Winston’s fears were realised by his antecedents like Congress chief Mallikarjun Kharge, and party leaders like Shashi Tharoor, Pawan Khera, KC Venugopal, TMC MP Mahua Moitra and some aides of Rahul Gandhi who received a notification warning them of targeted attacks on their iPhones, aimed at hacking their devices. IT Minister Ashwini Vaishnaw rejected these claims, assuring that a thorough probe would be initiated. Apple, on its end, said it does not attribute the threat notifications to any specific State-sponsored attackers and that it cannot provide data on what causes such alerts. For all we know, it could be a false alarm.
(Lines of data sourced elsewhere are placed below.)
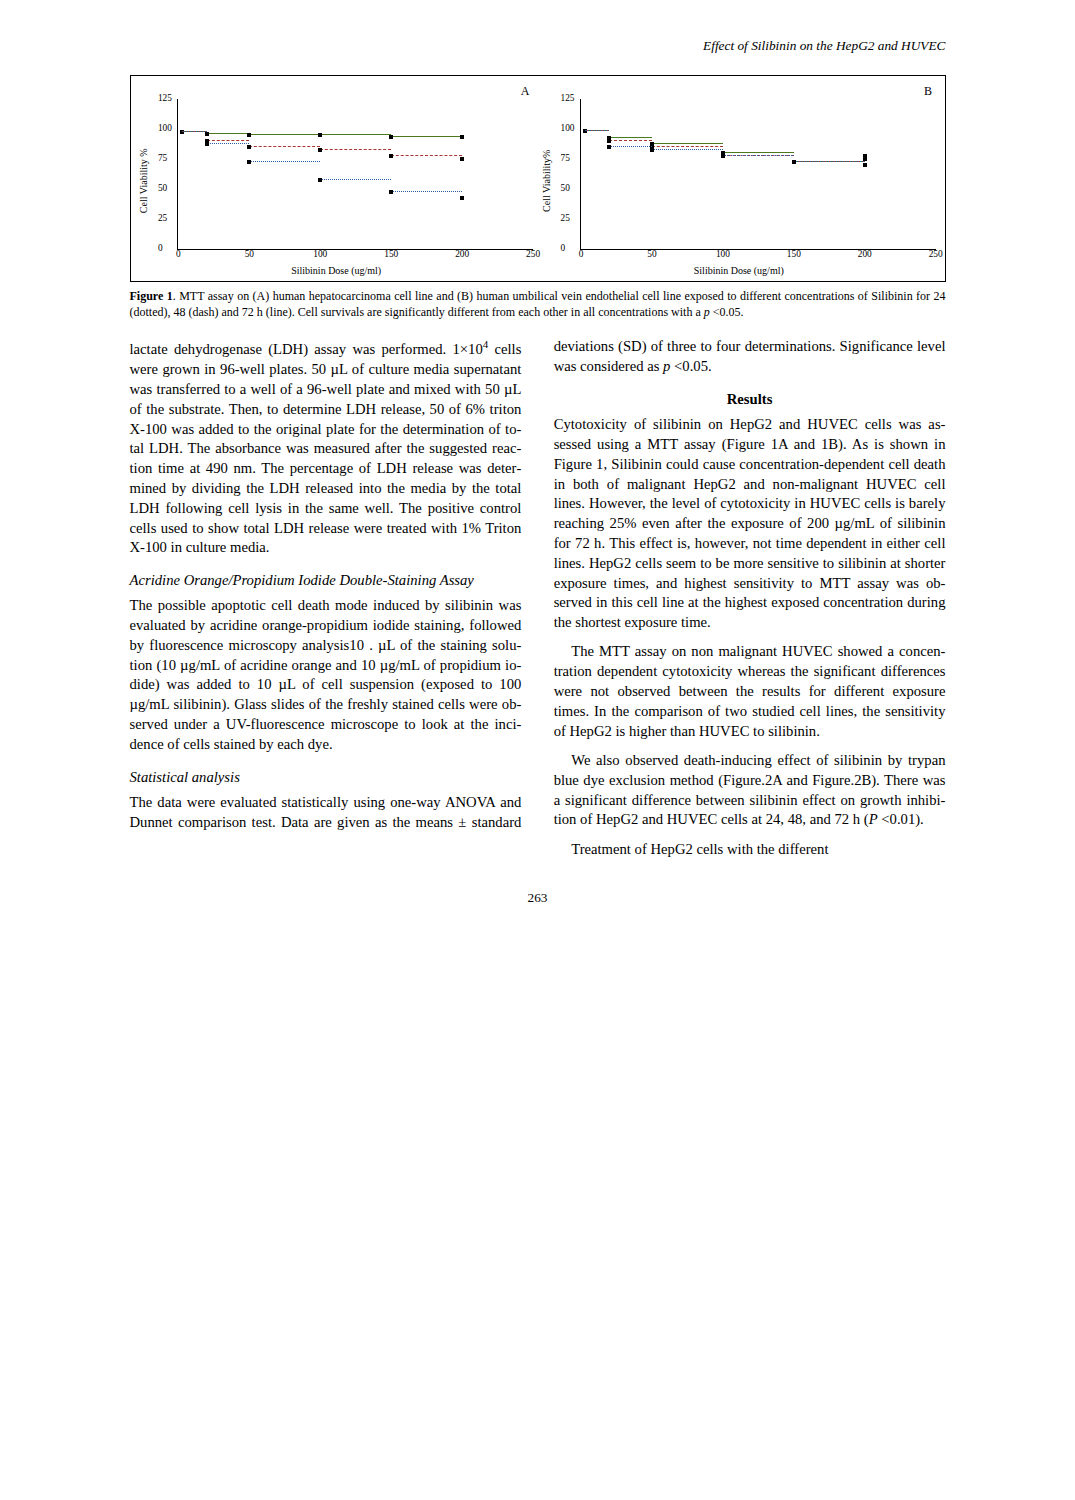Effect of Silibinin on the HepG2 and HUVEC
A
Cell Viability % 125 100 75 50 25 0 0 50 100 150 200 250
Silibinin Dose (ug/ml)
B
Cell Viability% 125 100 75 50 25 0 0 50 100 150 200 250
Silibinin Dose (ug/ml)
Figure 1. MTT assay on (A) human hepatocarcinoma cell line and (B) human umbilical vein endothelial cell line exposed to different concentrations of Silibinin for 24 (dotted), 48 (dash) and 72 h (line). Cell survivals are significantly different from each other in all concentrations with a p <0.05.
lactate dehydrogenase (LDH) assay was performed. 1×104 cells were grown in 96-well plates. 50 µL of culture media supernatant was transferred to a well of a 96-well plate and mixed with 50 µL of the substrate. Then, to determine LDH release, 50 of 6% triton X-100 was added to the original plate for the determination of total LDH. The absorbance was measured after the suggested reaction time at 490 nm. The percentage of LDH release was determined by dividing the LDH released into the media by the total LDH following cell lysis in the same well. The positive control cells used to show total LDH release were treated with 1% Triton X-100 in culture media.
Acridine Orange/Propidium Iodide Double-Staining Assay
The possible apoptotic cell death mode induced by silibinin was evaluated by acridine orange-propidium iodide staining, followed by fluorescence microscopy analysis10 . µL of the staining solution (10 µg/mL of acridine orange and 10 µg/mL of propidium iodide) was added to 10 µL of cell suspension (exposed to 100 µg/mL silibinin). Glass slides of the freshly stained cells were observed under a UV-fluorescence microscope to look at the incidence of cells stained by each dye.
Statistical analysis
The data were evaluated statistically using one-way ANOVA and Dunnet comparison test. Data are given as the means ± standard deviations (SD) of three to four determinations. Significance level was considered as p <0.05.
Results
Cytotoxicity of silibinin on HepG2 and HUVEC cells was assessed using a MTT assay (Figure 1A and 1B). As is shown in Figure 1, Silibinin could cause concentration-dependent cell death in both of malignant HepG2 and non-malignant HUVEC cell lines. However, the level of cytotoxicity in HUVEC cells is barely reaching 25% even after the exposure of 200 µg/mL of silibinin for 72 h. This effect is, however, not time dependent in either cell lines. HepG2 cells seem to be more sensitive to silibinin at shorter exposure times, and highest sensitivity to MTT assay was observed in this cell line at the highest exposed concentration during the shortest exposure time.
The MTT assay on non malignant HUVEC showed a concentration dependent cytotoxicity whereas the significant differences were not observed between the results for different exposure times. In the comparison of two studied cell lines, the sensitivity of HepG2 is higher than HUVEC to silibinin.
We also observed death-inducing effect of silibinin by trypan blue dye exclusion method (Figure.2A and Figure.2B). There was a significant difference between silibinin effect on growth inhibition of HepG2 and HUVEC cells at 24, 48, and 72 h (P <0.01).
Treatment of HepG2 cells with the different
263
This recurrence of the Peeping Tom behaviour is not new to India, a nation that is headed for elections next year. In 2021, there was the Pegasus scandal, involving a spyware tool developed by the Israel based NSO Group, which offered the programme to the governments of various countries that deployed it against leaders in the opposition, as well as intellectuals, thought leaders, journalists and dissidents. An independent consortium later discovered close to 40 correspondents, ministers and other officials in India were the subject of surveillance employed via Pegasus. The case was closed sans convictions in the absence of conclusive evidence linking the spyware software with the phones of the affected.
We should have abandoned any trace of shock on the misuse of our personal data or state-sponsored snooping in the aftermath of the Edward Snowden revelations. In 2013, the subcontractor with the National Security Agency (NSA) turned into a whistleblower as he leaked classified information pertaining to numerous global surveillance programs. Many such initiatives were led by the NSA and the Five Eyes intelligence alliance with the cooperation of telecom firms and European governments. Snowden was branded an enemy of the state and sought refuge in Russia, but his actions catalysed a discourse on national security and individual privacy.
Ironic, one would say, as five years ago, in a global first, Australia passed anti-encryption legislation to compel tech firms and service providers to build systems that permitted law enforcement agencies backdoor or secret access to messages on platforms like WhatsApp – in the form of push notifications that download malware to a target’s computer or phone. This was in line with its pursuit of ‘dangerous and controversial’ powers to crack encrypted communications. In May this year, Spain also expressed its keenness to ban end-to-end encryption. The leaked government documents accessed by Wired magazine said that in response to an EU proposal to scan private messages for illegal material, Madrid’s officials said it was imperative that it had access to the data. Still surprised about snooping?